In comparison, the current study measured activity from the whole brain at high-resolution, and analyses not only focused on the magnitude of activity, but also on the memory information that is contained in patterns of brain activity.
“It’s exciting to have basic science tools that allow us to witness when a memory is being replayed in an individual mind and to draw on these neural processes to explain why some older adults remember better than others,” said Wagner, who is senior author of the paper. “As a graduate student, I would never have predicted that we would do this kind of science someday.”
The study explained
In Trelle’s experiment, 100 participants between the ages of 60 and 82 had brain scans while they studied words paired with pictures of famous people and places. Then, during a scanned memory test, they were prompted with words they had seen and asked to recall the associated picture. The memory test was designed to assess one’s ability to remember specific associations between elements of an event, a form of memory that is often disproportionately affected by aging.
In the scans, the researchers observed that brains that support remembering in older adults resemble those in younger populations. Note: When people actively remember or recall things, there is an increase in hippocampal activity, a brain structure long known to be important for remembering events, along with the reinstatement of activity patterns in the cortex that were present when the event was initially experienced. To put it another way, the act of remembering entails neural time travel, replaying patterns that were previously established in the brain.
“It was striking that we were able to replicate this moment-to-moment relationship between hippocampal activity, replay in the cortex, and memory recall, which has previously been observed only in healthy younger adults,” said Trelle. “In fact, we could predict whether or not an individual would remember at a given moment in time based on the information carried in patterns of brain activity.”
The researchers found that, on average, recall ability declined with age. Critically, however, regardless of one’s age, stronger hippocampal activity and replay in the cortex are linked to a better memory performance. This was true not only for the memory test conducted during the scan, but also for memory tests administered on different days of the study.

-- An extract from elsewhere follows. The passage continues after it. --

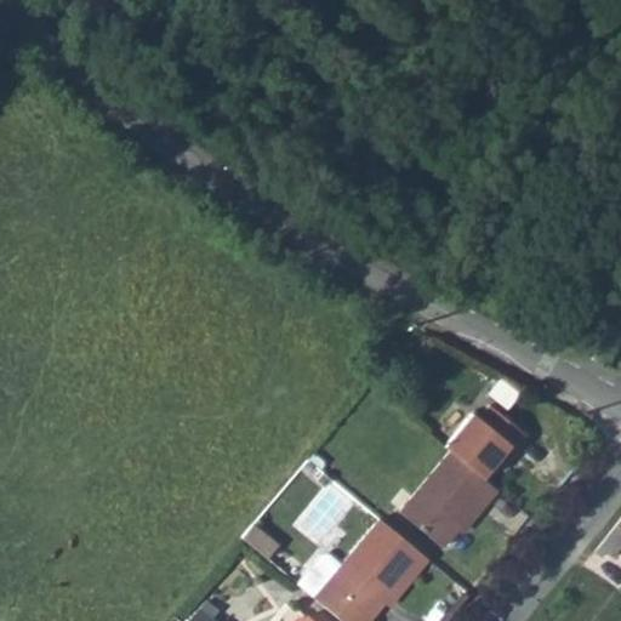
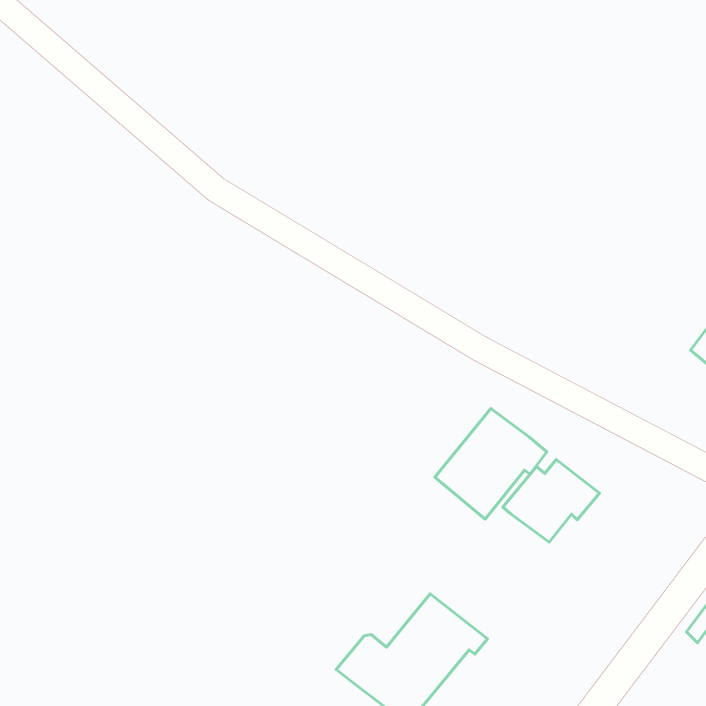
building: [403,454,500,549] -> [435,408,547,519]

This finding suggests that fMRI measures of brain activity during memory recall are tapping into stable differences across individuals, and potentially could allow a window into brain health.
Promising future for Alzheimer research
This research lays the foundation for many future investigations of memory in older adults in Stanford’s Aging and Memory Study cohort. Continued work is promised to process memory creation and recall, studies of change in memory performance over time, and research that pairs fMRI studies with other kinds of health data, such as changes in brain structure and the build-up of proteins in the brain that are linked to Alzheimer’s disease.

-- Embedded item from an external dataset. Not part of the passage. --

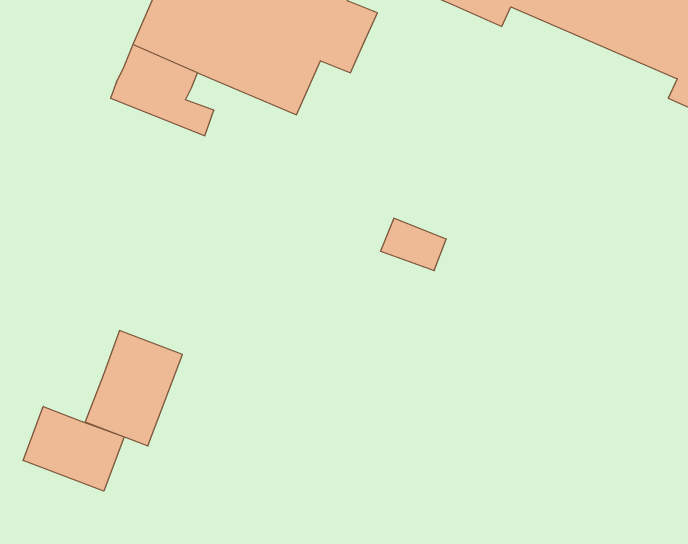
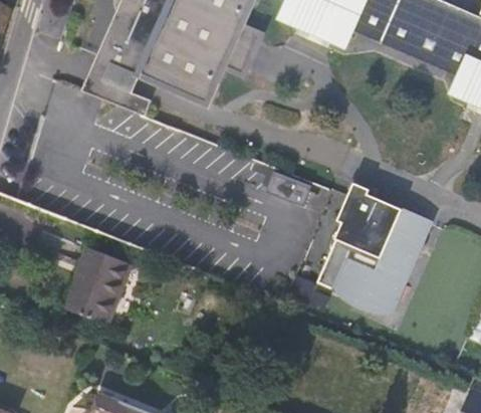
building: none -> [317,184,430,314]
building: [23,406,124,491] -> none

The ultimate aim is to develop new and advanced tools to identify individuals who are at increased risk for Alzheimer’s disease before significant memory decline occurs.
“We’re beginning to ask whether individual differences in the ability to mentally travel back in time can be explained by asymptomatic disease that impacts the brain and predicts future clinical diagnosis,” said Wagner. “We’re hopeful that our work, which requires rich collaborations across disciplines, will inform clinical problems and advance human health.”